Despite technological advancements that have cut down on the man-hours involved in manufacturing, the industry says it’s in dire need of workers, because the economy is doing well and a generation of people who went into the profession decades ago is now retiring. Last fall, the job openings rate climbed to its highest point on record, according to the US Bureau of Labor Statistics.
That scarcity of trained workers, in turn, fuels further attempts to squeeze humans out of the process.
Taylor-Winfield is a Youngstown-based company of 87 people that’s been around for more than a century making tools and systems of tools for manufacturers all over the world. It has an R&D lab with sensors and lasers that allows teams of robots to turn out products with almost no human touch.
“What we hear time and time again is that hiring people throughout the country is difficult,” said the company’s president, Frank Deley. “So once we figure out the process, we figure out how to automate it.”
Deley hires people from local universities, reasoning they usually have family ties to the area and won’t just leave for a better salary somewhere on the coasts. It’s a strategy many companies have had to rely on, since Ohio can be a difficult place to lure people to if they don’t have some pre-existing relationship there.
In recent years, the industry has been taking this problem into its own hands.
Jack Schron runs a company called Jergens outside Cleveland, which produces hooks, racks and fasteners that hold things in place, from machines to concert speaker systems. The products haven’t changed that much, but the process of making them has. One person now tends two giant machines at once, requiring specialized knowledge and extensive on-the-job training. Schron starts people as temps, hires them on if they work out, and moves them all around the factory floor as they learn new things.
He’s also been pushing for cooperation among manufacturers, like support for shared training programs. Their graduates might end up somewhere other than the company where they gained their skills, but overall, the pool of new recruits gets bigger.
“We trust that we’ll get our fair share,” Schron said. “We have to wake up to the fact that manufacturing is not Lordstown. It’s all of us working together.”
And what about all the Lordstown employees being laid off? Even with manufacturers complaining loudly about how desperate they are for workers, the jobs they have to offer are often very different from the ones GM is cutting.
For one thing, they’ll require more education, which is available through various state and federal programs but difficult to undertake if you’re already over 50 and were counting on being able to finish out your working years at the plant. It may mean starting over at the beginning, where years of seniority don’t matter, and making far less than unionized auto workers did in the past.
“I think there will be some pain in that transition,” said Glenn Richardson, managing director of advanced manufacturing at Jobs Ohio, the state’s private sector economic development partner. “If you’re having to retrain, you’re coming in at an entry-level position.

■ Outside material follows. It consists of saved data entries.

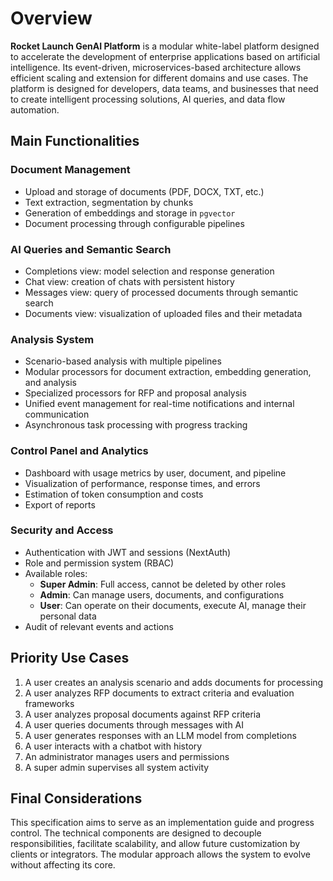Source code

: # Overview

**Rocket Launch GenAI Platform** is a modular white-label platform designed to accelerate the development of enterprise applications based on artificial intelligence. Its event-driven, microservices-based architecture allows efficient scaling and extension for different domains and use cases. The platform is designed for developers, data teams, and businesses that need to create intelligent processing solutions, AI queries, and data flow automation.

## Main Functionalities

### Document Management

- Upload and storage of documents (PDF, DOCX, TXT, etc.)
- Text extraction, segmentation by chunks
- Generation of embeddings and storage in `pgvector`
- Document processing through configurable pipelines

### AI Queries and Semantic Search

- Completions view: model selection and response generation
- Chat view: creation of chats with persistent history
- Messages view: query of processed documents through semantic search
- Documents view: visualization of uploaded files and their metadata

### Analysis System

- Scenario-based analysis with multiple pipelines
- Modular processors for document extraction, embedding generation, and analysis
- Specialized processors for RFP and proposal analysis
- Unified event management for real-time notifications and internal communication
- Asynchronous task processing with progress tracking

### Control Panel and Analytics

- Dashboard with usage metrics by user, document, and pipeline
- Visualization of performance, response times, and errors
- Estimation of token consumption and costs
- Export of reports

### Security and Access

- Authentication with JWT and sessions (NextAuth)
- Role and permission system (RBAC)
- Available roles:
  - **Super Admin**: Full access, cannot be deleted by other roles
  - **Admin**: Can manage users, documents, and configurations
  - **User**: Can operate on their documents, execute AI, manage their personal data
- Audit of relevant events and actions

## Priority Use Cases

1. A user creates an analysis scenario and adds documents for processing
2. A user analyzes RFP documents to extract criteria and evaluation frameworks
3. A user analyzes proposal documents against RFP criteria
4. A user queries documents through messages with AI
5. A user generates responses with an LLM model from completions
6. A user interacts with a chatbot with history
7. An administrator manages users and permissions
8. A super admin supervises all system activity

## Final Considerations

This specification aims to serve as an implementation guide and progress control. The technical components are designed to decouple responsibilities, facilitate scalability, and allow future customization by clients or integrators. The modular approach allows the system to evolve without affecting its core. 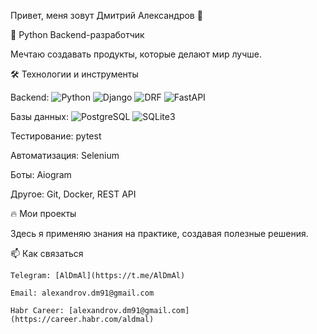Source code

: Привет, меня зовут Дмитрий Александров 👋

🚀 Python Backend-разработчик

Мечтаю создавать продукты, которые делают мир лучше.

🛠 Технологии и инструменты

Backend: 
![Python](https://img.shields.io/badge/-Python-3776AB?style=flat&logo=python&logoColor=white) 
![Django](https://img.shields.io/badge/-Django-092E20?style=flat&logo=django&logoColor=white)
![DRF](https://img.shields.io/badge/-DRF-0A0A0A?style=flat)
![FastAPI](https://img.shields.io/badge/-FastAPI-009688?style=flat&logo=fastapi&logoColor=white)

Базы данных: 
![PostgreSQL](https://img.shields.io/badge/-PostgreSQL-4169E1?style=flat&logo=postgresql&logoColor=white)
![SQLite3](https://img.shields.io/badge/-SQLite-003B57?style=flat&logo=sqlite&logoColor=white)


Тестирование: pytest

Автоматизация: Selenium

Боты: Aiogram

Другое: Git, Docker, REST API

🔥 Мои проекты


Здесь я применяю знания на практике, создавая полезные решения.

📫 Как связаться

    Telegram: [AlDmAl](https://t.me/AlDmAl)

    Email: alexandrov.dm91@gmail.com

    Habr Career: [alexandrov.dm91@gmail.com](https://career.habr.com/aldmal)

But I think the potential is there to get back to that.”
And right now, there aren’t a ton of training programs in 3D printing, given how new the technology is.
Barb Ewing runs the Youngstown Business Incubator, and believes in the power of entrepreneurship to revitalize the local economy — but less is known about the power to create enough work for everyone.
“How do you prepare your community for jobs that don’t even exist?” she said.